Ce qui est, en revanche, moins connu, c’est que ce « second Christ » n’a nullement eu l’intention de fonder un ordre religieux. « Il voulait juste réunir autour de lui des frères pour annoncer l’Évangile. Or, en Europe, la plupart des mouvements évangéliques semblables à ce qu’il voulait vivre (Vaudois, etc.) avaient été condamnés par le pape Lucius III (1181-1185). L’évangélisation était en effet alors réservée aux clercs », explique frère Luc Mathieu, ancien provincial des franciscains de la Province de Paris. Ce théologien, spécialiste de l’histoire de son ordre et de sa théologie spirituelle, aujourd’hui âgé de 92 ans, qui fut également missionnaire au Vietnam, poursuit : « Le pape Innocent III (1198-1216), lui, a voulu réconcilier ces mouvements avec l’Église. François a donc profité de ce contexte pour aller lui présenter son projet de vie. Mais le pape lui a demandé de revenir le voir quand ils seraient plus nombreux autour de lui. »

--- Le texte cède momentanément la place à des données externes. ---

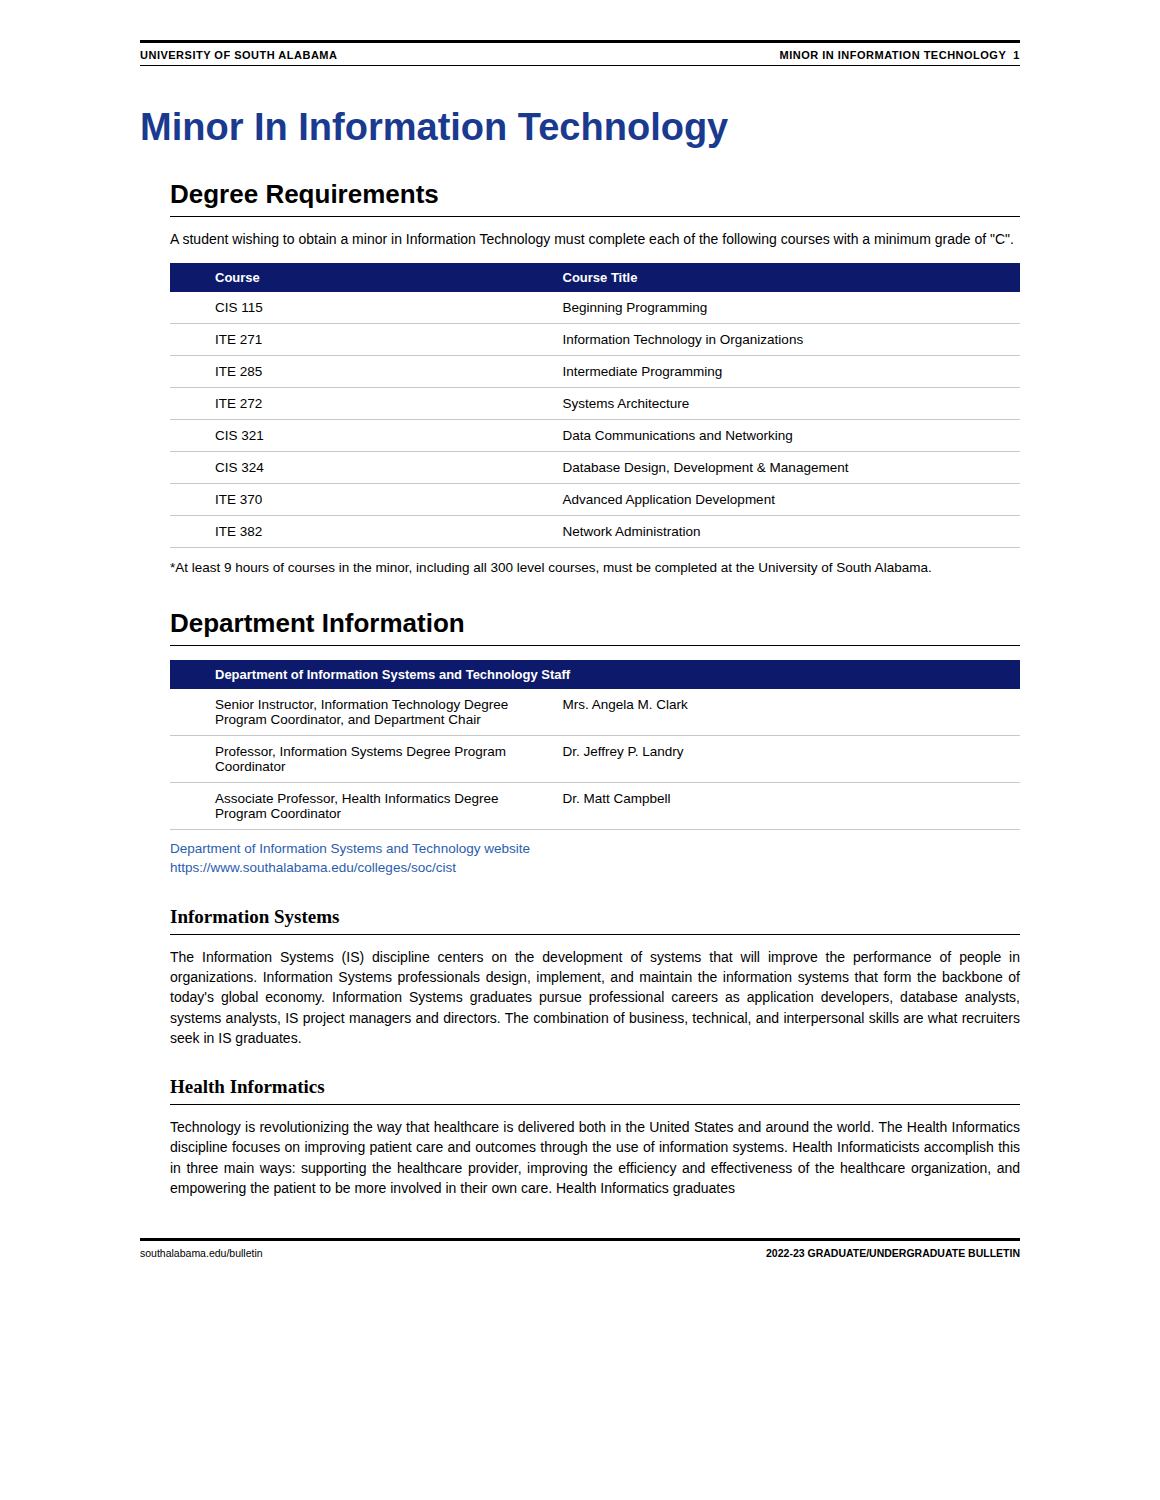UNIVERSITY OF SOUTH ALABAMA MINOR IN INFORMATION TECHNOLOGY 1
Minor In Information Technology
Degree Requirements
A student wishing to obtain a minor in Information Technology must complete each of the following courses with a minimum grade of "C".
| Course | Course Title |
| --- | --- |
| CIS 115 | Beginning Programming |
| ITE 271 | Information Technology in Organizations |
| ITE 285 | Intermediate Programming |
| ITE 272 | Systems Architecture |
| CIS 321 | Data Communications and Networking |
| CIS 324 | Database Design, Development & Management |
| ITE 370 | Advanced Application Development |
| ITE 382 | Network Administration |
*At least 9 hours of courses in the minor, including all 300 level courses, must be completed at the University of South Alabama.
Department Information
| Department of Information Systems and Technology Staff |
| --- |
| Senior Instructor, Information Technology Degree Program Coordinator, and Department Chair | Mrs. Angela M. Clark |
| Professor, Information Systems Degree Program Coordinator | Dr. Jeffrey P. Landry |
| Associate Professor, Health Informatics Degree Program Coordinator | Dr. Matt Campbell |
Department of Information Systems and Technology website
https://www.southalabama.edu/colleges/soc/cist
Information Systems
The Information Systems (IS) discipline centers on the development of systems that will improve the performance of people in organizations. Information Systems professionals design, implement, and maintain the information systems that form the backbone of today's global economy. Information Systems graduates pursue professional careers as application developers, database analysts, systems analysts, IS project managers and directors. The combination of business, technical, and interpersonal skills are what recruiters seek in IS graduates.
Health Informatics
Technology is revolutionizing the way that healthcare is delivered both in the United States and around the world. The Health Informatics discipline focuses on improving patient care and outcomes through the use of information systems. Health Informaticists accomplish this in three main ways: supporting the healthcare provider, improving the efficiency and effectiveness of the healthcare organization, and empowering the patient to be more involved in their own care. Health Informatics graduates
southalabama.edu/bulletin 2022-23 GRADUATE/UNDERGRADUATE BULLETIN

Quelles sont les spécificités de sa règle ?
En 1209, les frères qui se rassemblent autour de François sont 12. En 1217, ils sont… 5 000. Pour éviter des conflits de personnes et tenir compte des exigences canoniques de l’Église, François se résout à leur donner une règle de vie promulguée en 1221, lors de la Pentecôte. Mais cette règle, « texte admirable, spirituel » selon frère Mathieu, aujourd’hui appelée Regula prima, ne peut être approuvée par Rome car elle n’est pas assez juridique. En 1223, François se retire donc à Fonte Colombo, sur le conseil du cardinal Hugolin, protecteur de l’ordre et futur pape Grégoire IX, pour reprendre la rédaction. La règle est approuvée par la bulle Solet annuere du pape Honorius III (1216-1227). Elle est en conséquence nommée Regula bullata. Ce texte du Moyen Âge est toujours en vigueur, après avoir connu plusieurs actualisations.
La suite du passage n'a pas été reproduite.